**EXERCISE DIRECTIONS:**
What is printed must match, line for line, the records from their first line through the line containing "定した地域、離島・砂浜・林道・河原の不整地", with pictures left out.
--*--
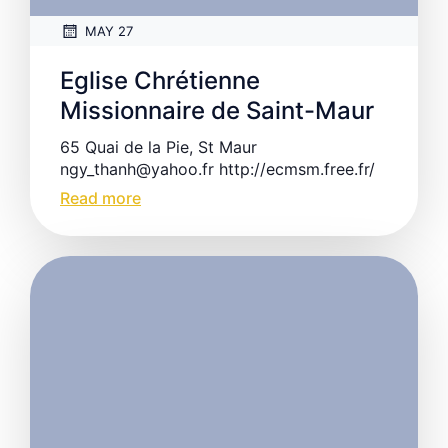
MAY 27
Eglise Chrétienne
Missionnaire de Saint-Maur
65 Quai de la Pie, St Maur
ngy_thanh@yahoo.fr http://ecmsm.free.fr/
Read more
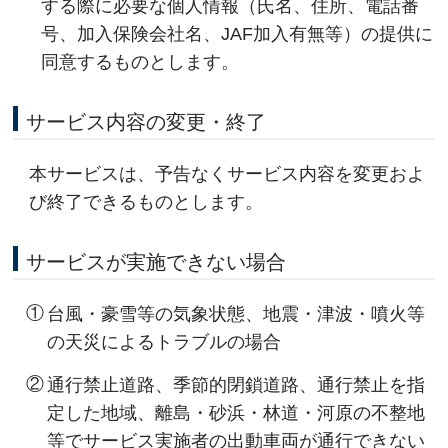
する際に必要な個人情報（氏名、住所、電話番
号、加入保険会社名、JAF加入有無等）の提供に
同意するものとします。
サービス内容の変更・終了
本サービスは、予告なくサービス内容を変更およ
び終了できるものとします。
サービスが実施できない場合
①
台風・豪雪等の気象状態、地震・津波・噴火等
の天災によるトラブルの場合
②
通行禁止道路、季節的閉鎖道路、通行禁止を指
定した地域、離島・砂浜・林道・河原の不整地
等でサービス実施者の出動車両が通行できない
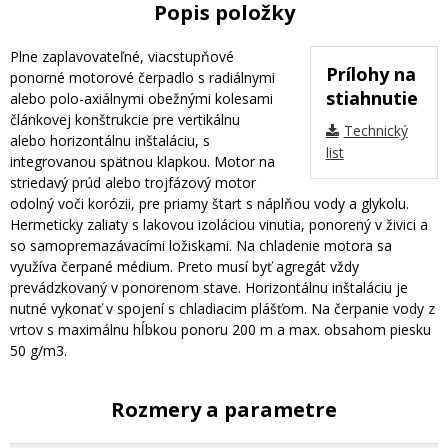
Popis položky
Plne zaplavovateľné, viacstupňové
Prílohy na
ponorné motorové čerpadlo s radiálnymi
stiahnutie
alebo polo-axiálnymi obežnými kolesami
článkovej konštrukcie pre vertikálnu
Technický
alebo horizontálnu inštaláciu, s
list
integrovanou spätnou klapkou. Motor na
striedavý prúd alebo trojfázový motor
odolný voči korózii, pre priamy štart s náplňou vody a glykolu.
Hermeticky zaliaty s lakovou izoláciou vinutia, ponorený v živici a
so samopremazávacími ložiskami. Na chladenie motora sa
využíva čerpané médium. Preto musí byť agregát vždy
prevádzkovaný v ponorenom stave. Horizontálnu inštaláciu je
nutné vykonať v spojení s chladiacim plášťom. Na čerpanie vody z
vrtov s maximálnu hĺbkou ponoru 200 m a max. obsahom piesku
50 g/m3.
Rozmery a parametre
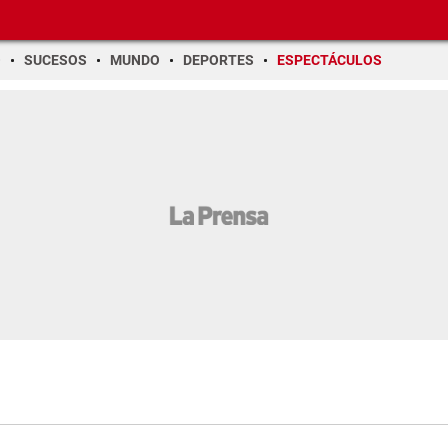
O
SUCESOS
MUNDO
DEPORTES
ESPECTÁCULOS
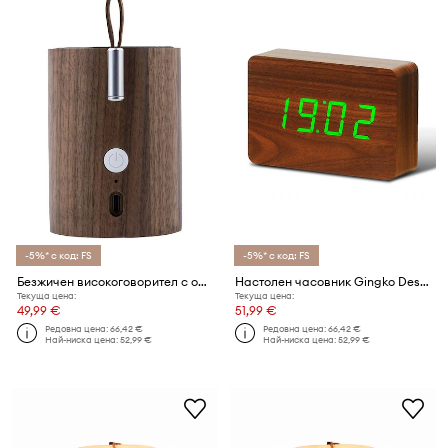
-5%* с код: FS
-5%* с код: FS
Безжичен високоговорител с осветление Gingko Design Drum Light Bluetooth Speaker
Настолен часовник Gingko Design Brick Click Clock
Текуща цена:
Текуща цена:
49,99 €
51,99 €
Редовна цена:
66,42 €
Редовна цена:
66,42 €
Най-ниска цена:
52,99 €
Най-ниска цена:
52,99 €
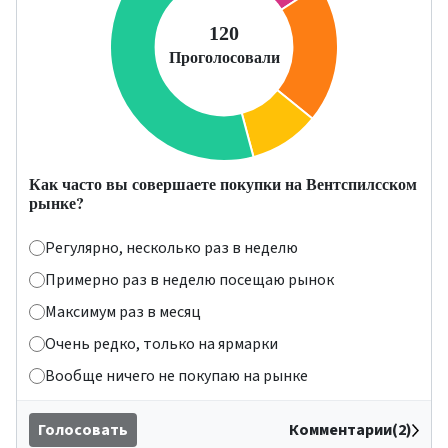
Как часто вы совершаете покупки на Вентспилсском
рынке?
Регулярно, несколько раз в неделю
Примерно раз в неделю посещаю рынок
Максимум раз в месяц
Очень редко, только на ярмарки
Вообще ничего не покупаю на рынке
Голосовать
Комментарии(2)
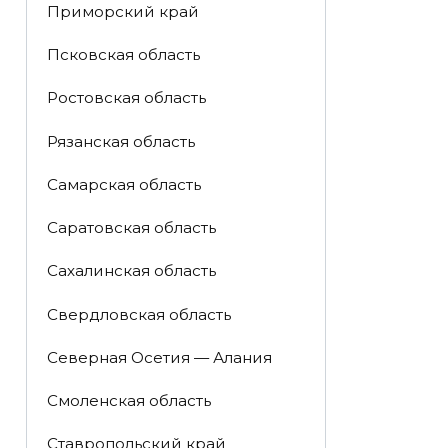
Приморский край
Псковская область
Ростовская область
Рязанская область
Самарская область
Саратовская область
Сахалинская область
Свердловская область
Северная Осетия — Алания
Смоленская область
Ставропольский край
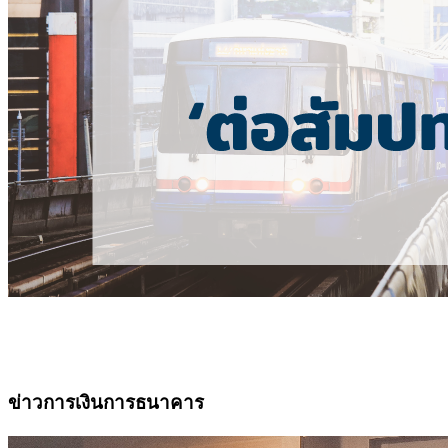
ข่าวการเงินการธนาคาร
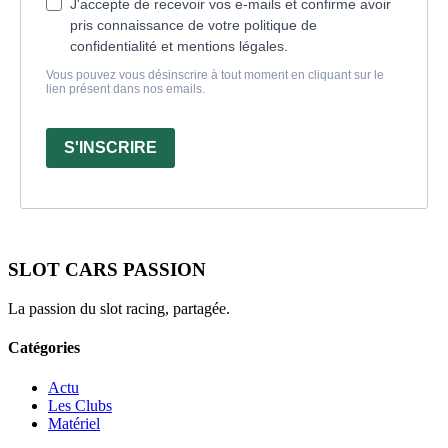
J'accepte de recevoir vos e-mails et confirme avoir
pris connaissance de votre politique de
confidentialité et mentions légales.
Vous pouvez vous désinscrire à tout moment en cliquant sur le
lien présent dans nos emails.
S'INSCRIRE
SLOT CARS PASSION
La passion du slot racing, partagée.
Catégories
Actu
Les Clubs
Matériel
--*--
**REPLY TO THE EXERCISE:**
MAY 27
Eglise Chrétienne
Missionnaire de Saint-Maur
65 Quai de la Pie, St Maur
ngy_thanh@yahoo.fr http://ecmsm.free.fr/
Read more
する際に必要な個人情報（氏名、住所、電話番
号、加入保険会社名、JAF加入有無等）の提供に
同意するものとします。
サービス内容の変更・終了
本サービスは、予告なくサービス内容を変更およ
び終了できるものとします。
サービスが実施できない場合
①
台風・豪雪等の気象状態、地震・津波・噴火等
の天災によるトラブルの場合
②
通行禁止道路、季節的閉鎖道路、通行禁止を指
定した地域、離島・砂浜・林道・河原の不整地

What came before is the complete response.